I’m not a trainer or an exercise physiologist or a pro athlete. I’m just an obsessed climber who, like so many of us, is always looking for ways to improve, ways to get stronger. When I hit a plateau in my mid-40s, I figured, “Well, that’s it; it’s all downhill.” But then, with a training plan from my friend Nina Williams, I turned it around, and in the past two years have matched or exceeded grades I was climbing in my twenties. And it hasn’t even taken that much work, to be honest: MoonBoarding once or twice a week (which is fun, anyway), some max hangs a couple months each winter (quick and easy), cleaning up my diet (a work in progress; my kids keep baking chocolate-chip cookies…), balancing out the antagonist muscles with daily pushups and core (get yoked!). And just climbing—loads and loads of climbing.
So yes, at age 50, with diligence and a plan—and using all the great training tools available to us today—you can still get stronger and improve your game.
The main thing I have noticed, however, is that it’s a “Use it or lose it” proposition now—it’s much easier to stay in shape with a little daily diligence and some try-hard a few times a week than it is to let it all go, couch-potato style, and then have to come back in an aging body.
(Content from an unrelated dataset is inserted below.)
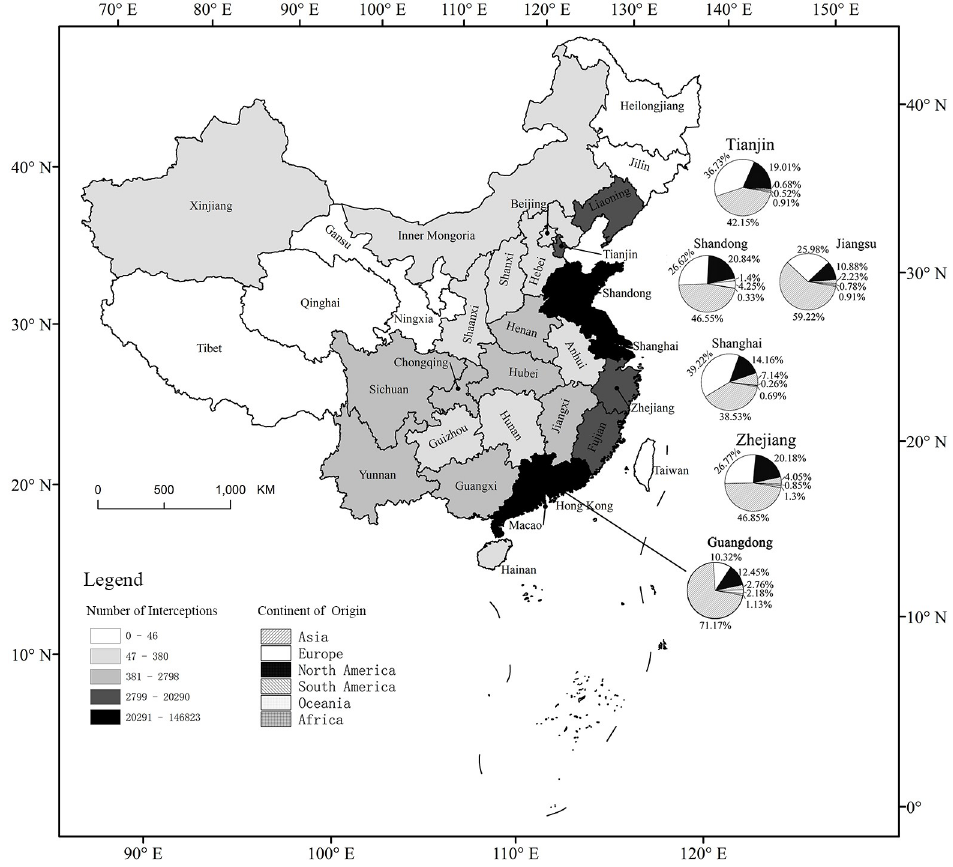
Fig 6. Number of exotic pests intercepted at inspection stations in each province and the percentage of exotic pests from major continents in the six provinces with the highest number of interceptions. CER = Cerambycidae, SCOL = Scolytidae, PLAT = Platypodidae, BOST = Bostrichidae, NEM = Nematode, SPI = Storage pests, US = United States, ZA = South Africa, CS = Czech Republic, HK = Hong Kong, GB = United Kingdom, NZ = New Zealand, SA = Saudi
So even when Colorado’s winter hits and I feel more like playing Xbox than heading out to the cold-ass rock or training, I push on anyway, because spring is coming and I have no idea how many good seasons I have left.
6) You’re going to get injured doing random shit.
While I did get a climbing-related overuse injury earlier this year, the two most serious injuries I’ve had in recent memory were both from non-climbing activities. The first—dragging a boxed treadmill into the house by myself despite the picture on the box of two people lifting it—gave me a hernia I subsequently had to have surgery for. And in the second case, I threw my back out trying to correct my “diving form” per my wife’s suggestion while horsing around at a rec-center pool with our kids. I’ve also had mornings when I slept wrong and woke up unable to turn my neck, or with my arm numb and one shoulder jammed up hard under my ear. See? All injuries completed unrelated to climbing—the lesson being, never do anything other than climb!
7) You won’t get ‘em all done, so start being selective.
There are climbs around my hometown of Boulder, Colorado, that I’ve almost done or was able to do all the moves on, but that I still haven’t redpointed. Earlier, I had more of a “I need to tick everything mindset,” and I probably would have forced myself to return to these routes until I got them done—even if I didn’t like them, or even if I’d come so close on a previous burn that I’d essentially done them, which for me often makes it harder to muster try-hard for another effort.
But I’m finally realizing that that’s OK—you don’t need to tick every climb, even the ones in a grade range you usually operate in. You can just move on to something else. Or go to the gym. Or walk the dog. Or play video games. Or whatever…. There is no way that, in one lifetime, you will tick every climb on Earth, so you may just as well give up on that notion and do the routes that speak to you. At 50, this is maybe the main thing I’ve taken to heart: Our time here is not infinite, so we may as well use it in ways that bring joy, even—or especially—on the rock.

Matt Samet is the editor of Climbing. He has been climbing since the 1980s and living in the Boulder, Colorado, area since 1991.